■ Exercise description ■
Reproduce every entry precisely as written.

(Difference listings)
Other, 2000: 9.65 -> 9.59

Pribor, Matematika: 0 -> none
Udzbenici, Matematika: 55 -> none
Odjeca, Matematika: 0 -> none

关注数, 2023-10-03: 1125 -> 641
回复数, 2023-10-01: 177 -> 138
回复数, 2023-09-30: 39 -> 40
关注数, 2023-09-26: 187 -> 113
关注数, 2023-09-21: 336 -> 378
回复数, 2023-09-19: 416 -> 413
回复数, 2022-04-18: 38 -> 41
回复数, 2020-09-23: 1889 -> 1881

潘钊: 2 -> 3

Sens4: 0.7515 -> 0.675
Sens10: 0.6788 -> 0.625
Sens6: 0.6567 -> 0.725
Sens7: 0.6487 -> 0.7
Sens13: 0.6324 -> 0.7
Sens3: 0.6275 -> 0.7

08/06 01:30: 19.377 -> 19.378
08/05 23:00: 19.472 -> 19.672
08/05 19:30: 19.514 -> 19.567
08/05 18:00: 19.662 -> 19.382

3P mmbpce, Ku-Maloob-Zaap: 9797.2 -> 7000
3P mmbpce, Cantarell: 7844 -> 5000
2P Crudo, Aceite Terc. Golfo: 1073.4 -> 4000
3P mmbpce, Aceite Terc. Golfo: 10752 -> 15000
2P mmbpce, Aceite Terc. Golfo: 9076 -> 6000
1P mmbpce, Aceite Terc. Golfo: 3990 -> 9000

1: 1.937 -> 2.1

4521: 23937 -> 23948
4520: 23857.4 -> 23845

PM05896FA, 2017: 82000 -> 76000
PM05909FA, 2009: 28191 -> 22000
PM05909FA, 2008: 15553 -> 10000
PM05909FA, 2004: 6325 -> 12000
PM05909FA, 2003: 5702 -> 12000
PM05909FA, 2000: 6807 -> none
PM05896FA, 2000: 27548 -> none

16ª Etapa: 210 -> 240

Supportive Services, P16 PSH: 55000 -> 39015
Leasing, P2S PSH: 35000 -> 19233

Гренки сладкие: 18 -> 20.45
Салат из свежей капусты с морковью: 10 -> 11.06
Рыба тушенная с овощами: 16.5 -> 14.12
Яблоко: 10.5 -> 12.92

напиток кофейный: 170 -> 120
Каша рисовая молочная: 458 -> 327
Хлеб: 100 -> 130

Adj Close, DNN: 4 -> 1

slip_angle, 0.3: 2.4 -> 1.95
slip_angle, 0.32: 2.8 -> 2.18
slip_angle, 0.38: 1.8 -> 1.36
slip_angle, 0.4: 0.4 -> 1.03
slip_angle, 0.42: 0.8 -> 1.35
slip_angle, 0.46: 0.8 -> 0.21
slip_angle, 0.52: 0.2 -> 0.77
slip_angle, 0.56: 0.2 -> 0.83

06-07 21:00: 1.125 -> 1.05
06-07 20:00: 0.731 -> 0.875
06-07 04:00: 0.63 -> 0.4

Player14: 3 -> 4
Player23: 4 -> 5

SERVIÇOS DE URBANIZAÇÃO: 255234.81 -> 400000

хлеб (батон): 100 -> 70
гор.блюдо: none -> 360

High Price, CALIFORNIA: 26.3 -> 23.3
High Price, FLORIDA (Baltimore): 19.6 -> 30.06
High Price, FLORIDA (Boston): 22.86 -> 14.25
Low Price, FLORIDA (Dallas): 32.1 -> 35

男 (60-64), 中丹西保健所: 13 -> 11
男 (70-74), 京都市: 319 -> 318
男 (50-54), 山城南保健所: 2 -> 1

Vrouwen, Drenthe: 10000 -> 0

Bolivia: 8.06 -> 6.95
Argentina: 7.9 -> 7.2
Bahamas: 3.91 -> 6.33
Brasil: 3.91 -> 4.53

■ Reply ■
Other, 2000: 9.65 -> 9.59

Pribor, Matematika: 0 -> none
Udzbenici, Matematika: 55 -> none
Odjeca, Matematika: 0 -> none

关注数, 2023-10-03: 1125 -> 641
回复数, 2023-10-01: 177 -> 138
回复数, 2023-09-30: 39 -> 40
关注数, 2023-09-26: 187 -> 113
关注数, 2023-09-21: 336 -> 378
回复数, 2023-09-19: 416 -> 413
回复数, 2022-04-18: 38 -> 41
回复数, 2020-09-23: 1889 -> 1881

潘钊: 2 -> 3

Sens4: 0.7515 -> 0.675
Sens10: 0.6788 -> 0.625
Sens6: 0.6567 -> 0.725
Sens7: 0.6487 -> 0.7
Sens13: 0.6324 -> 0.7
Sens3: 0.6275 -> 0.7

08/06 01:30: 19.377 -> 19.378
08/05 23:00: 19.472 -> 19.672
08/05 19:30: 19.514 -> 19.567
08/05 18:00: 19.662 -> 19.382

3P mmbpce, Ku-Maloob-Zaap: 9797.2 -> 7000
3P mmbpce, Cantarell: 7844 -> 5000
2P Crudo, Aceite Terc. Golfo: 1073.4 -> 4000
3P mmbpce, Aceite Terc. Golfo: 10752 -> 15000
2P mmbpce, Aceite Terc. Golfo: 9076 -> 6000
1P mmbpce, Aceite Terc. Golfo: 3990 -> 9000

1: 1.937 -> 2.1

4521: 23937 -> 23948
4520: 23857.4 -> 23845

PM05896FA, 2017: 82000 -> 76000
PM05909FA, 2009: 28191 -> 22000
PM05909FA, 2008: 15553 -> 10000
PM05909FA, 2004: 6325 -> 12000
PM05909FA, 2003: 5702 -> 12000
PM05909FA, 2000: 6807 -> none
PM05896FA, 2000: 27548 -> none

16ª Etapa: 210 -> 240

Supportive Services, P16 PSH: 55000 -> 39015
Leasing, P2S PSH: 35000 -> 19233

Гренки сладкие: 18 -> 20.45
Салат из свежей капусты с морковью: 10 -> 11.06
Рыба тушенная с овощами: 16.5 -> 14.12
Яблоко: 10.5 -> 12.92

напиток кофейный: 170 -> 120
Каша рисовая молочная: 458 -> 327
Хлеб: 100 -> 130

Adj Close, DNN: 4 -> 1

slip_angle, 0.3: 2.4 -> 1.95
slip_angle, 0.32: 2.8 -> 2.18
slip_angle, 0.38: 1.8 -> 1.36
slip_angle, 0.4: 0.4 -> 1.03
slip_angle, 0.42: 0.8 -> 1.35
slip_angle, 0.46: 0.8 -> 0.21
slip_angle, 0.52: 0.2 -> 0.77
slip_angle, 0.56: 0.2 -> 0.83

06-07 21:00: 1.125 -> 1.05
06-07 20:00: 0.731 -> 0.875
06-07 04:00: 0.63 -> 0.4

Player14: 3 -> 4
Player23: 4 -> 5

SERVIÇOS DE URBANIZAÇÃO: 255234.81 -> 400000

хлеб (батон): 100 -> 70
гор.блюдо: none -> 360

High Price, CALIFORNIA: 26.3 -> 23.3
High Price, FLORIDA (Baltimore): 19.6 -> 30.06
High Price, FLORIDA (Boston): 22.86 -> 14.25
Low Price, FLORIDA (Dallas): 32.1 -> 35

男 (60-64), 中丹西保健所: 13 -> 11
男 (70-74), 京都市: 319 -> 318
男 (50-54), 山城南保健所: 2 -> 1

Vrouwen, Drenthe: 10000 -> 0

Bolivia: 8.06 -> 6.95
Argentina: 7.9 -> 7.2
Bahamas: 3.91 -> 6.33
Brasil: 3.91 -> 4.53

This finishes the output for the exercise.